The language we use about people reflects deep assumptions. We brand people as 'service users', a term that reflects their role as consumers of services and resources, but ignores their role as potential and actual contributors to society.

There's a theory that what we inquire into expands. The harder we search for faults and inadequacies in ourselves and each other, the more we find. The reverse of this is to inquire into people's gifts, strengths and virtues,  what people like and admire about that person. By mindfully searching for these, we can also help other people find them, and see the person in ways that they might not have managed to before.

I think it's interesting that Cocteau places himself in his picture, engaged in the act of painting, as well as the sitter, and even the person viewing the picture. I think he's arguing that every picture reflects the artist as much as it does the subject - the portrait is something that has been co-produced by the painter and the painted, and also by the person who is viewing the portrait because of the interpretation they bring to the image.

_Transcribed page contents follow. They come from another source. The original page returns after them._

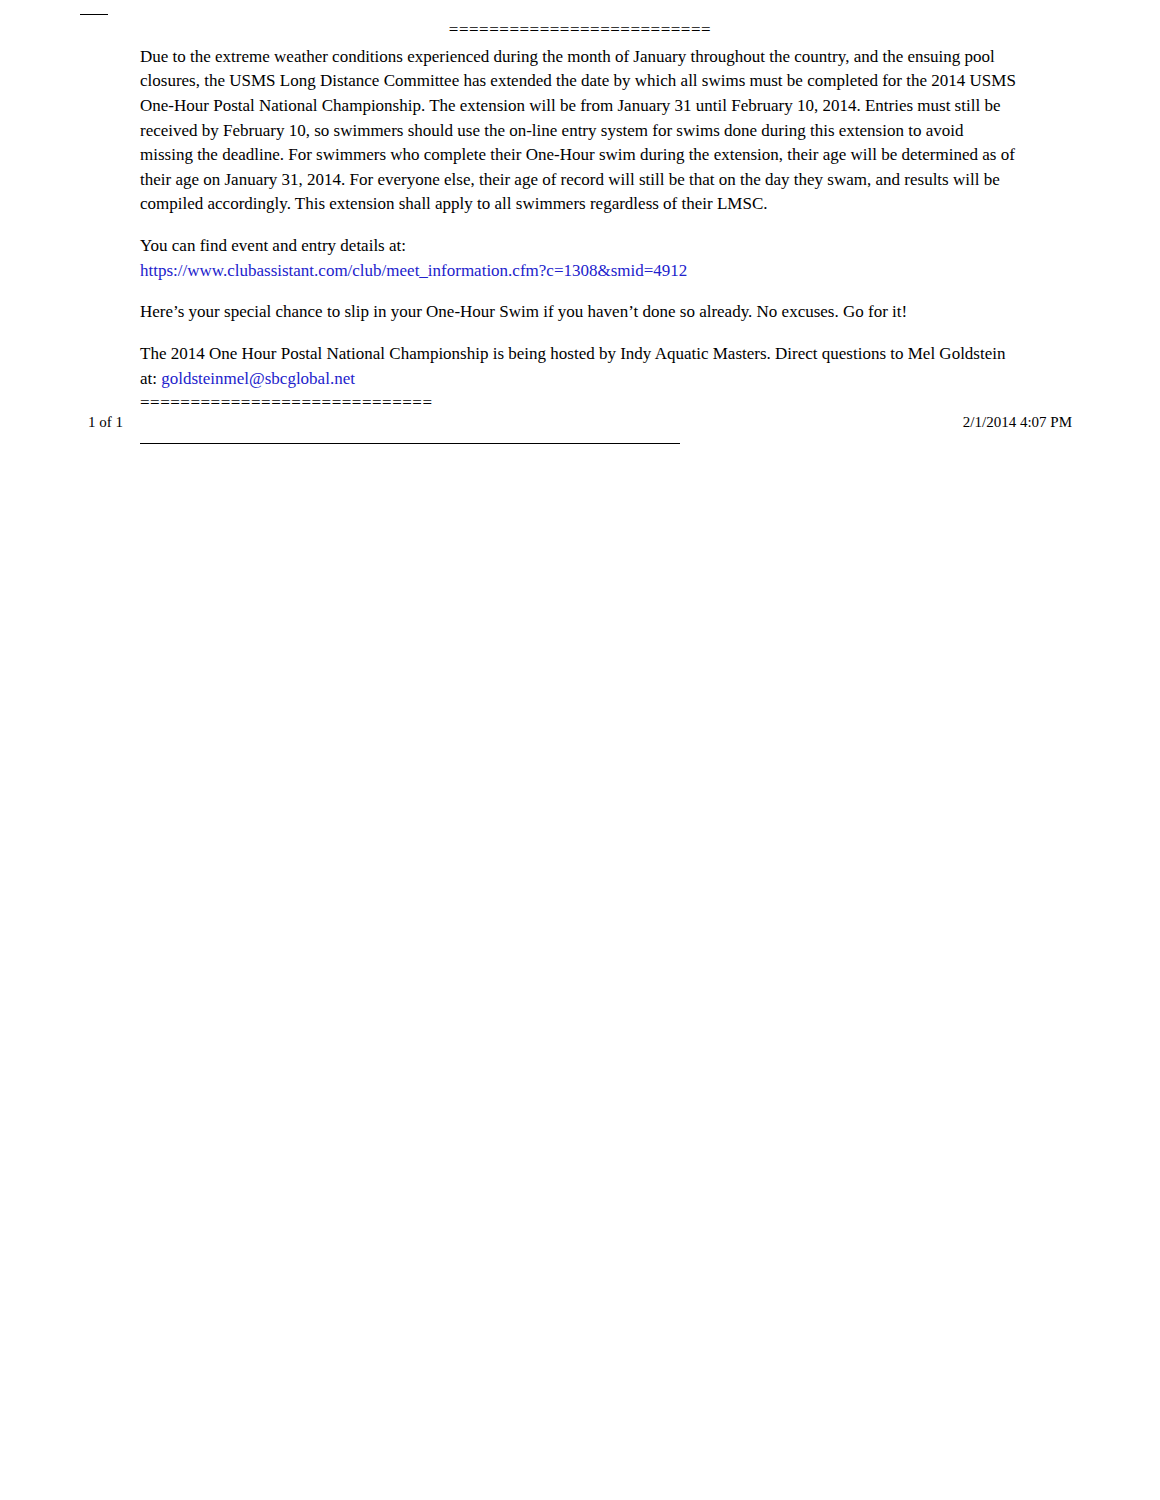==========================
Due to the extreme weather conditions experienced during the month of January throughout the country, and the ensuing pool closures, the USMS Long Distance Committee has extended the date by which all swims must be completed for the 2014 USMS One-Hour Postal National Championship. The extension will be from January 31 until February 10, 2014. Entries must still be received by February 10, so swimmers should use the on-line entry system for swims done during this extension to avoid missing the deadline. For swimmers who complete their One-Hour swim during the extension, their age will be determined as of their age on January 31, 2014. For everyone else, their age of record will still be that on the day they swam, and results will be compiled accordingly. This extension shall apply to all swimmers regardless of their LMSC.
You can find event and entry details at:
https://www.clubassistant.com/club/meet_information.cfm?c=1308&smid=4912
Here’s your special chance to slip in your One-Hour Swim if you haven’t done so already. No excuses. Go for it!
The 2014 One Hour Postal National Championship is being hosted by Indy Aquatic Masters. Direct questions to Mel Goldstein at: goldsteinmel@sbcglobal.net
=============================
1 of 1 2/1/2014 4:07 PM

John O'Brien made a similar point in one of the trainings I was privileged to attend. He mentioned the tendency for person centred plans to reflect aspects of the person facilitating them, plans facilitated by a particular person might focus much more tightly on getting a person into paid employment, reflecting the importance that that particular facilitator attaches to employment, without any conscious direction by the facilitator. 'What do you think of that?' John asked. It's hard to give an answer, it seems like just something that happens, but it must be welcomed if a passion to find some of the potential and capacity that exists in a person helps overcome a little of the underestimation that has been built into every previous picture we've painted of that person.

Cromwell demanded that he be painted 'Warts and All'
What if the artist had only painted the warts?




People who aspire to person-centredness in their practice therefore need to think about the pictures we are painting of people with our own words, and the techniques we are using to create those pictures. We need to ask, "Who is this picture for?", "What aspects of the person do we wish to discover?", "can we discover this person's gifts and strengths and lay them out for others to find?" It does not mean ignoring people's support needs, it means searching for what makes the best support, support that enhances people's gifts, that matches up with what is important to them, that reflects the direction they aspire to in their lives.


When we go back to the reports that were written about people 20, 30 or 40 years ago we wince at the language and the devaluing assumptions that riddle these outdated portraits and dread to imagine the grey and restricted institutional lives these descriptions condemned people to. We pass judgement on the people that wrote them, forgetting that they were simply reflecting the training they received and the values that motivated services at that time.  How do the words we use impact on the lives of people we support today? How will the plans and descriptions we're writing with people now reflect on us in years to come?